### Given passage
◆ ◆ ◆ ◆

Comstock Homebuilding Cos. of Reston said its net loss for last year widened to $87.5 million ($5.42 per share) on sales of $266.2 million, compared with a net loss of $39.8 million ($2.63) on revenue of $245.9 in 2006.

National

• Online DVD rental leader Netflix Inc. is suffering a technology breakdown that has knocked out its Web site, inconveniencing its 7.5 million subscribers. The outage could mean some customers will have to wait longer than usual for their next rentals.

• U.S. prosecutors withheld evidence that might have exonerated three ex-Merrill Lynchbankers convicted in 2004 of inflating Enron Corp.’s revenue through a deal involving Nigerian power barges, a defense attorney claimed. Former Enron Treasurer Jeffrey McMahon might have helped show the company never secretly promised Merrill it would buy back the barges at a set profit, the attorney said.

◆ ◆ ◆ ◆

### Given records
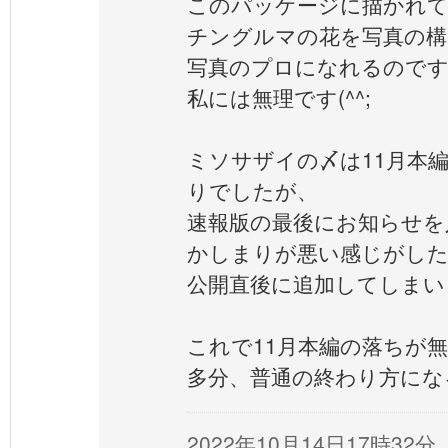
このパッケージに描かれ
チングルマの花を写真の構
写真のプロになれるので
私には無理です(^^;
ミソサザイの〆は11月本
りでしたが、
速報版の最後にお知らせを
かしまりが悪い感じがし
公開直後に追加してしまい
これで11月本編の落ちが
多分、普通の終わり方にな
2022年10月14日17時32分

◆ ◆ ◆ ◆

Reproduce the business news briefs word for word from "Comstock Homebuilding Cos." to "the attorney said.".

Comstock Homebuilding Cos. of Reston said its net loss for last year widened to $87.5 million ($5.42 per share) on sales of $266.2 million, compared with a net loss of $39.8 million ($2.63) on revenue of $245.9 in 2006.

National

• Online DVD rental leader Netflix Inc. is suffering a technology breakdown that has knocked out its Web site, inconveniencing its 7.5 million subscribers. The outage could mean some customers will have to wait longer than usual for their next rentals.

• U.S. prosecutors withheld evidence that might have exonerated three ex-Merrill Lynchbankers convicted in 2004 of inflating Enron Corp.’s revenue through a deal involving Nigerian power barges, a defense attorney claimed. Former Enron Treasurer Jeffrey McMahon might have helped show the company never secretly promised Merrill it would buy back the barges at a set profit, the attorney said.